Exercise objective: Return the records below word for word, with the pictures left out.

:: Material to process

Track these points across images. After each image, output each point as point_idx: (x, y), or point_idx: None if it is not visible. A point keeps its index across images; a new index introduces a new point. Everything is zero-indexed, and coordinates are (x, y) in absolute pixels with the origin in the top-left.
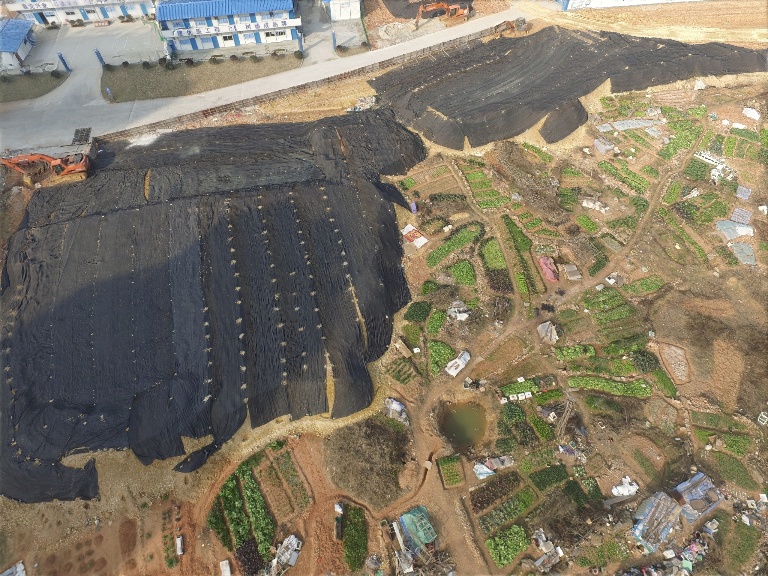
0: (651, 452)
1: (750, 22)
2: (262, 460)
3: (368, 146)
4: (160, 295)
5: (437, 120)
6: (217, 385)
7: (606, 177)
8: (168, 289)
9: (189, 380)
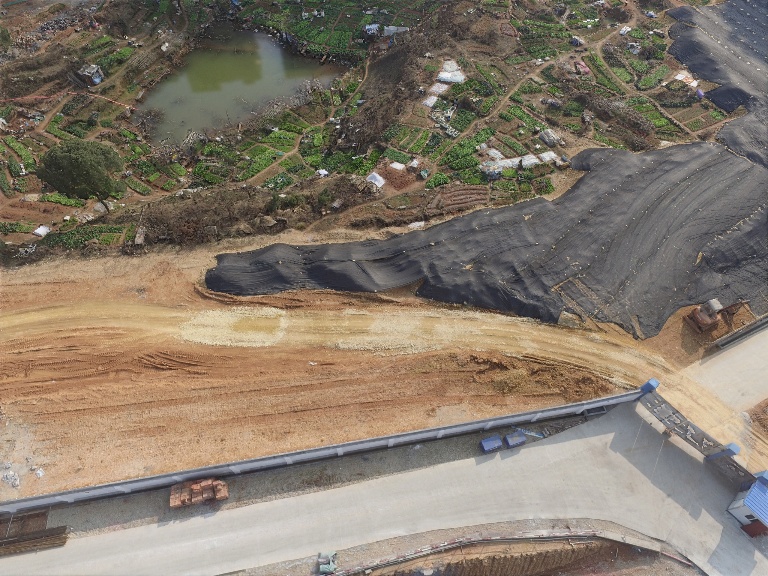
0: (528, 3)
1: (265, 370)
2: (701, 3)
3: None
4: None
5: None
6: (748, 4)
7: (542, 122)
8: None
9: (764, 4)
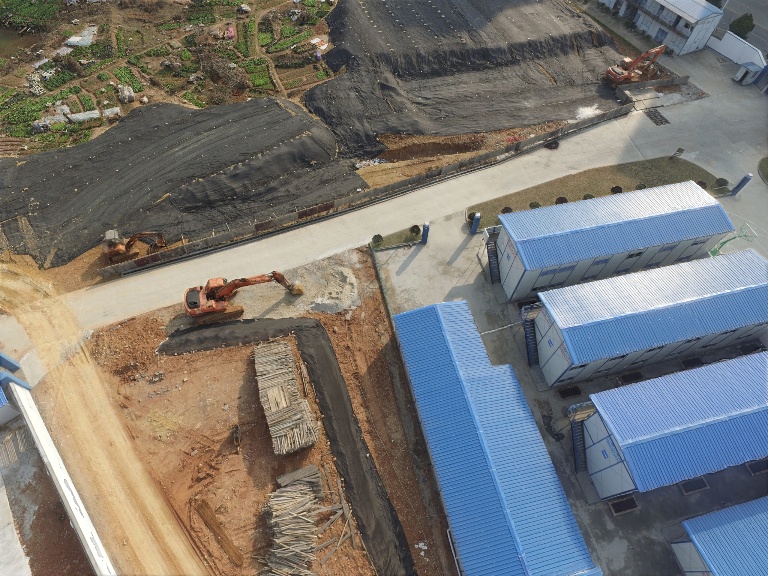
0: None
1: None
2: None
3: (359, 93)
4: (476, 3)
5: (287, 105)
6: None
7: (144, 82)
8: (473, 4)
9: None
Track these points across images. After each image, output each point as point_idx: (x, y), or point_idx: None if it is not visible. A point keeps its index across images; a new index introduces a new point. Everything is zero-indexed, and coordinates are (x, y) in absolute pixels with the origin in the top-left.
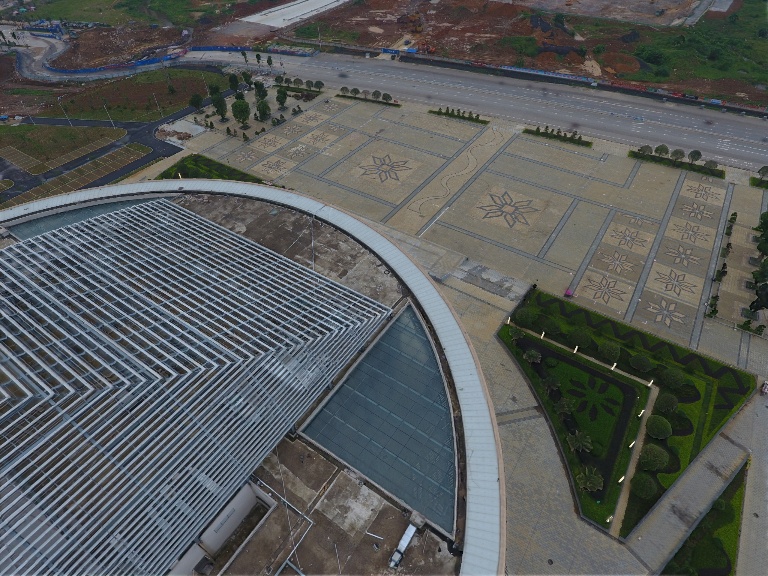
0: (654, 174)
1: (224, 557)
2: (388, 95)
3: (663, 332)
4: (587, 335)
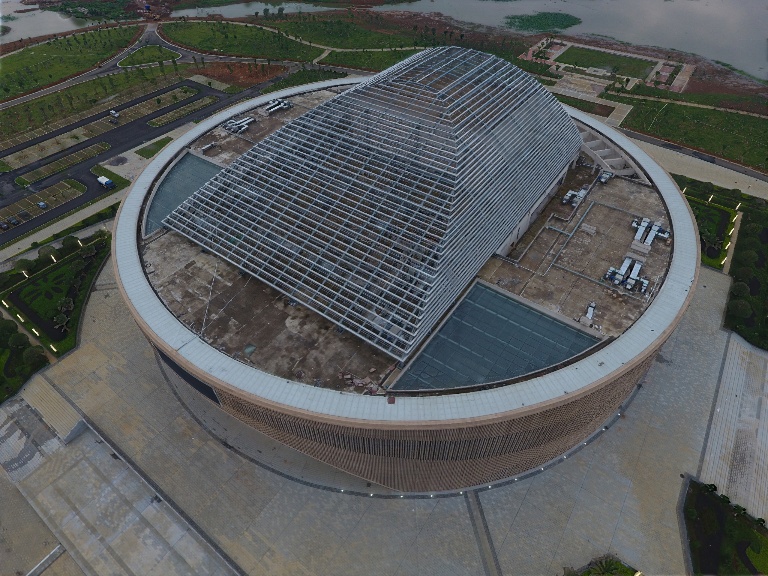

::::

Response to this task:
Track these points across images. After each image, output each point as point_idx: (x, y), or point_idx: None if it is not visible. A point keeps its index across images; a new index introduces a new point. Everything is zero-indexed, and coordinates are (x, y) in absolute pixels with the origin in the top-left.
0: (651, 452)
1: (750, 22)
2: (262, 460)
3: (368, 146)
4: (160, 295)
5: (437, 120)
6: (217, 385)
7: (606, 177)
8: (168, 289)
9: (189, 380)
0: (528, 3)
1: (265, 370)
2: (701, 3)
3: None
4: None
5: None
6: (748, 4)
7: (542, 122)
8: None
9: (764, 4)
0: None
1: None
2: None
3: (359, 93)
4: (476, 3)
5: (287, 105)
6: None
7: (144, 82)
8: (473, 4)
9: None
Track these points across images. After each image, output each point as point_idx: (x, y), or point_idx: None if it is not visible. A point keeps its index across images; a new index introduces a new point. Everything is zero-indexed, and coordinates are (x, y) in absolute pixels with the origin in the top-left.
0: (654, 174)
1: (224, 557)
2: (388, 95)
3: (663, 332)
4: (587, 335)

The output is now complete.